_Dataset excerpts:_

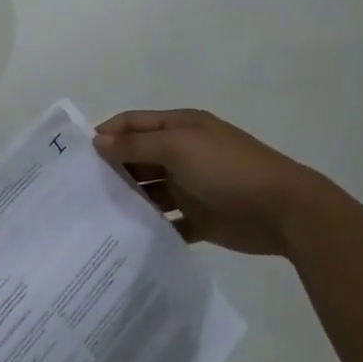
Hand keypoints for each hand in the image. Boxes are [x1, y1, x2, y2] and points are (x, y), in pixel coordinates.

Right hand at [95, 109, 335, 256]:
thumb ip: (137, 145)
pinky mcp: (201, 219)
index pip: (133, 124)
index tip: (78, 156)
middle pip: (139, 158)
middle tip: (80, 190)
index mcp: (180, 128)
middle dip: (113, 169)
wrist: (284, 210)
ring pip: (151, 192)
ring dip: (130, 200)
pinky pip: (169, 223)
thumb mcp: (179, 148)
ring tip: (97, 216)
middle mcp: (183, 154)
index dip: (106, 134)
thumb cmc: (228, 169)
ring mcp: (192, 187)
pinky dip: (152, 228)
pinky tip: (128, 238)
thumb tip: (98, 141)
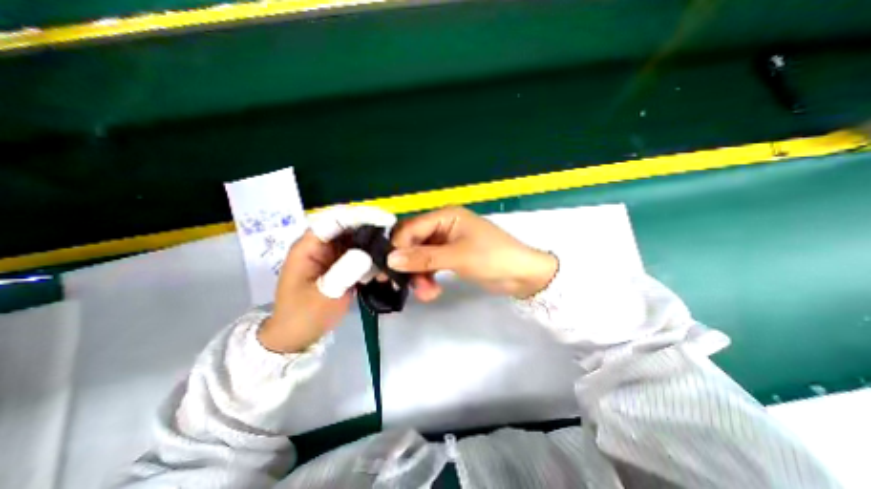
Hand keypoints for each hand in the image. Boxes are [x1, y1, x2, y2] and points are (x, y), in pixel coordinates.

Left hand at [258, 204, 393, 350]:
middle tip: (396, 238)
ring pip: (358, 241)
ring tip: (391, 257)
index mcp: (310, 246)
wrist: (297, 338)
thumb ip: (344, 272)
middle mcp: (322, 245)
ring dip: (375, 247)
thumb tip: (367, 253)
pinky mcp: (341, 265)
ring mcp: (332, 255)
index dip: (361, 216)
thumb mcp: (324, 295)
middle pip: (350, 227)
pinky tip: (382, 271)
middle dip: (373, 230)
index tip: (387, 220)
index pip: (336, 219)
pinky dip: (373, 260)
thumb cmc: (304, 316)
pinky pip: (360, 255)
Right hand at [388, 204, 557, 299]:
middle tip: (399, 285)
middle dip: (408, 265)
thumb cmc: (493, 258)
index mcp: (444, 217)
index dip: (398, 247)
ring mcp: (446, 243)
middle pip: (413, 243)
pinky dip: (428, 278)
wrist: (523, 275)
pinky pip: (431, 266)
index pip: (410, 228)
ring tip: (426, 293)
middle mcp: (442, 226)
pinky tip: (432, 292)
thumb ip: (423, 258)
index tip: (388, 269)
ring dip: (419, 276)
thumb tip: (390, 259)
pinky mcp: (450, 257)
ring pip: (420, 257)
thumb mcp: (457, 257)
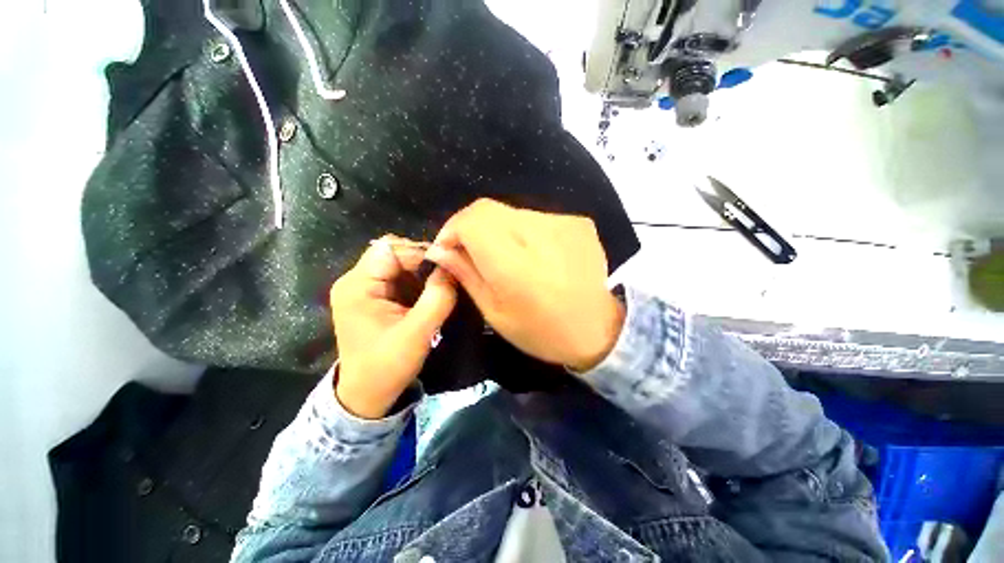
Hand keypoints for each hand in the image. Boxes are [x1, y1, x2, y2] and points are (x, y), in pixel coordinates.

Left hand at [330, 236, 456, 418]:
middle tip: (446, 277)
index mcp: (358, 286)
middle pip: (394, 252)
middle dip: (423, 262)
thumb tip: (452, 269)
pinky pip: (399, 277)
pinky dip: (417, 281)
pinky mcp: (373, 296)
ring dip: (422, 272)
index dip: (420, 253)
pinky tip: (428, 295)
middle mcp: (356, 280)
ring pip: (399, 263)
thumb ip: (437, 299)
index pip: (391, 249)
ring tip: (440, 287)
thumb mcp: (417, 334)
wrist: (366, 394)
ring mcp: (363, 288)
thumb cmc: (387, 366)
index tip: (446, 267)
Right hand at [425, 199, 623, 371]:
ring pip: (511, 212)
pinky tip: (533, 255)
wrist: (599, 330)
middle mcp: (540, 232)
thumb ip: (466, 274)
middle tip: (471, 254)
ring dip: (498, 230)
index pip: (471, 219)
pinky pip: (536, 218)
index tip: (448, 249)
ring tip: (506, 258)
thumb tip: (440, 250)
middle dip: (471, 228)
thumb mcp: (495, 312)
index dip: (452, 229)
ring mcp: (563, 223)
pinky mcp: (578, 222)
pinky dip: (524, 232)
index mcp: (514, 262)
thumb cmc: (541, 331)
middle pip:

==

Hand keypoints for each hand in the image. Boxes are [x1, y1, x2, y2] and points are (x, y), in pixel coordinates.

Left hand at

* * *

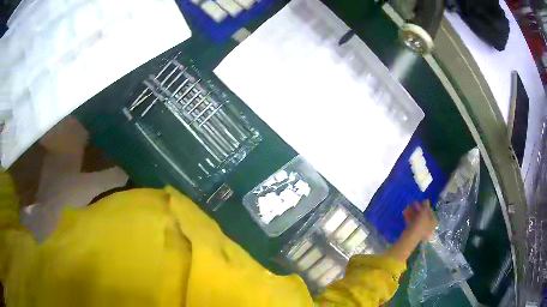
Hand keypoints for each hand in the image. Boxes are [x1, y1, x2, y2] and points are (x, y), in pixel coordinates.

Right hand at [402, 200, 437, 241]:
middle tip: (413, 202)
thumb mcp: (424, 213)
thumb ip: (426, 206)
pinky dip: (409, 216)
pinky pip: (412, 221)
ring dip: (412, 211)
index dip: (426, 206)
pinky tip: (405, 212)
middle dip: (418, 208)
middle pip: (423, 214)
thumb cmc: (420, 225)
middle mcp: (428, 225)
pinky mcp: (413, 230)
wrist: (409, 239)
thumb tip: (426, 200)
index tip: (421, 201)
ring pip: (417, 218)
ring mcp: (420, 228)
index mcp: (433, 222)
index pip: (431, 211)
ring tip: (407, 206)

_Problem description:_ From the data above, gather every line that includes the word "Right".

_Written solution:_
Right hand at [95, 109, 335, 256]:
Right hand at [388, 204, 557, 299]:
Right hand at [425, 199, 623, 371]:
Right hand at [402, 200, 437, 241]:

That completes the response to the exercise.